You can find agencies that provide home carers through the Care Standards Inspectorate for Wales' web site:

http://www.csiw.wales.gov.uk/dataviewer/index.asp

Just search on Domicilary care and the area where you live. I just did a quick search for Newport, and both Age Concern and Crossroads came up in the results.

Take care,

Sandy
 

jenniferpa

Registered User
Jun 27, 2006
39,442
0
As far as I can see, everything Sandy has posted is spot on.

The only think I would add is - from everything I have read respite is a benefit for the carer, not the caree. So any direct payments that were forthcoming for it Gigi would be on your account not Eric's and as I said previously consent on Eric's behalf would be irrelevant if he wasn't being relocated.
 

Sandy

Registered User
Mar 23, 2005
6,847
0
Here is another link from the Princess Royal's Trust for Carers:

http://www.carers.org/respite-care,59,TP.html

I really can't answer the questions that Jennifer raises about the division of needs between carers and cared for.

For example, this government web page on direct payments for carers says:

http://www.direct.gov.uk/en/CaringForSomeone/MoneyMatters/DG_10018517

You cannot use direct payments to buy services for the person you care for. They can only be spent on getting the support you, as a carer, have been assessed as needing.

So, I'm not sure how that fits with hiring a in-home night sitter for Eric to give Gigi respite.

Also, I am equally clueless about Jennifer's commment:

...as I said previously consent on Eric's behalf would be irrelevant if he wasn't being relocated.

My slightly paranoid mind would expect social service to get some indications of Eric's consent to a carer to look after his need's while Gigi is away.

This just goes to show what a grey area (or black art) this area of policy is. I suspect some social workers themselves may be operating on hearsay rather than properly documented policies and procedures.

Take care,

Sandy
 

jenniferpa

Registered User
Jun 27, 2006
39,442
0
This just goes to show what a grey area (or black art) this area of policy is. I suspect some social workers themselves may be operating on hearsay rather than properly documented policies and procedures.

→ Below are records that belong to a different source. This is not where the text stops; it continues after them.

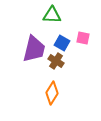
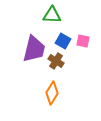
pink square: moved 3 px down
blue square: moved 1 px right, 2 px up
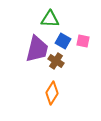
green triangle: moved 2 px left, 4 px down
purple trapezoid: moved 3 px right
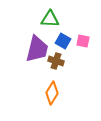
brown cross: rotated 14 degrees counterclockwise
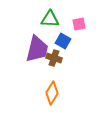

I think that's absolutely correct - making it up as they go along seems to be SOP sometimes.

It's just most people indicate that respite is written into their carer's assessment rather than anywhere else. Still, as you say, that doesn't gel with this

You cannot use direct payments to buy services for the person you care for. They can only be spent on getting the support you, as a carer, have been assessed as needing.

However, that seems slight on the silly side anyway - the 2 things are indivisible it would seem to me.